**** RECORDS PROVIDED

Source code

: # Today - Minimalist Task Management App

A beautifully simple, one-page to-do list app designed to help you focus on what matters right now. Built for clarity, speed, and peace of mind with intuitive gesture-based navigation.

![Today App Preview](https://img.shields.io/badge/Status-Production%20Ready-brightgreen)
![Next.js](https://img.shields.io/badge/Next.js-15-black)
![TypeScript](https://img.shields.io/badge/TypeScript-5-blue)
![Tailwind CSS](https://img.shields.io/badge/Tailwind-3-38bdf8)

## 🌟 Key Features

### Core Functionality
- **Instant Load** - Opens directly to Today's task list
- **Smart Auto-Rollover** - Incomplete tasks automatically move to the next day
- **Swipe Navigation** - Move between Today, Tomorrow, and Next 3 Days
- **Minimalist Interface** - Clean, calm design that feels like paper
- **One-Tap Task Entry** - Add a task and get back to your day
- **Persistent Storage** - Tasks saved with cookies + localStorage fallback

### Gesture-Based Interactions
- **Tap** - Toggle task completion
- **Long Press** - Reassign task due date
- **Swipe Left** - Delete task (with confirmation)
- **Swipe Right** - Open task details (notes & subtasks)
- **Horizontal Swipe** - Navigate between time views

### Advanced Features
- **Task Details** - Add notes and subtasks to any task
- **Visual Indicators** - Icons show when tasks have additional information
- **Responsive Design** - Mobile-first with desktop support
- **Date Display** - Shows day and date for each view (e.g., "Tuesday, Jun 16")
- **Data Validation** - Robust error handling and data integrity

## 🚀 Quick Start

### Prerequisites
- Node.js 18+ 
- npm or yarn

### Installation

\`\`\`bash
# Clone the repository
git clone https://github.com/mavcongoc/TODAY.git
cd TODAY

********
**** RECORDS PROVIDED

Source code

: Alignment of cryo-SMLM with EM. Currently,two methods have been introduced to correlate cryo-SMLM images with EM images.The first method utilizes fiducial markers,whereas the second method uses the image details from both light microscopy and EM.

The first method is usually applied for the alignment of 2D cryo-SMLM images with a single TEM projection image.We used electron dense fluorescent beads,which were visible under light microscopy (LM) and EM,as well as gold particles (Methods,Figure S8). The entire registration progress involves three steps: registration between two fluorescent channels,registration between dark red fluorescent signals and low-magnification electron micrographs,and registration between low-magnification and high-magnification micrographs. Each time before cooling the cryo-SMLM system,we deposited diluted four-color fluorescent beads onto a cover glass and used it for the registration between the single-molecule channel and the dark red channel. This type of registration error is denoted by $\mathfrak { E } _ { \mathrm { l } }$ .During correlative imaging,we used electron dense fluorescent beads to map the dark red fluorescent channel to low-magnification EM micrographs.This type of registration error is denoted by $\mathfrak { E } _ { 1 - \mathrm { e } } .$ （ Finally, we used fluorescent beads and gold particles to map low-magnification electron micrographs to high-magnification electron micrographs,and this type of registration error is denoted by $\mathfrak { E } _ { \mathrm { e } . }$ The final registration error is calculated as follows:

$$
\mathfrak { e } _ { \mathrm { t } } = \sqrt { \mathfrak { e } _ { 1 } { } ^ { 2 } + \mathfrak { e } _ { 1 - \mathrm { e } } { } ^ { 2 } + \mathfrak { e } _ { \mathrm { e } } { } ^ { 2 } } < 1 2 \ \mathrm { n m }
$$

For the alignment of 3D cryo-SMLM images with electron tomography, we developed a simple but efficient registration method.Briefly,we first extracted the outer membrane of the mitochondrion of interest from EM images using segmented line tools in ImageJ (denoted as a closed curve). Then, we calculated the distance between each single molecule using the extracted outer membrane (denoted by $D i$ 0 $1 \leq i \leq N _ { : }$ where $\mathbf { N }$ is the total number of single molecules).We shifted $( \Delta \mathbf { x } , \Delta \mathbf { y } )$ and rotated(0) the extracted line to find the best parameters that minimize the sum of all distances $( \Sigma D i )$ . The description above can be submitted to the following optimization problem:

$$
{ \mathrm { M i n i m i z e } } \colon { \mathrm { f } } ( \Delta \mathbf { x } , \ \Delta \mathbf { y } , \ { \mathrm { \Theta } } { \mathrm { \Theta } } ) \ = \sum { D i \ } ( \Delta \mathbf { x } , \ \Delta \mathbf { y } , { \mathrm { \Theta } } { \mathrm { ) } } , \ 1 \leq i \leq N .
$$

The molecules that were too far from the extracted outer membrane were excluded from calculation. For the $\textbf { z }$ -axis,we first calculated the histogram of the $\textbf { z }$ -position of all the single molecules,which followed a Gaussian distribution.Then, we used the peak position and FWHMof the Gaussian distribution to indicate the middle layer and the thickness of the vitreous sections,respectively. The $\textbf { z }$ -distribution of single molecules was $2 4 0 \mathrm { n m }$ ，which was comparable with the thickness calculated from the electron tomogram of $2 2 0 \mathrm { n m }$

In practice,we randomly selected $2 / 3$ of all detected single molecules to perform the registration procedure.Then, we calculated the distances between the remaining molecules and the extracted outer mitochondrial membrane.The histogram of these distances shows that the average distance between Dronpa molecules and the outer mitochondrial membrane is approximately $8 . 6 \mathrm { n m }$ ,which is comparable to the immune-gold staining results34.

********

- WHAT YOU SHOULD DO
Reproduce everything from the line containing "### Core Functionality" down to the line containing "- **Swipe Navigation**" in the records above, substituting "Unfinished" for "Incomplete" and leaving everything else unchanged.

- RESPONSE AREA
### Core Functionality
- **Instant Load** - Opens directly to Today's task list
- **Smart Auto-Rollover** - Unfinished tasks automatically move to the next day
- **Swipe Navigation** - Move between Today, Tomorrow, and Next 3 Days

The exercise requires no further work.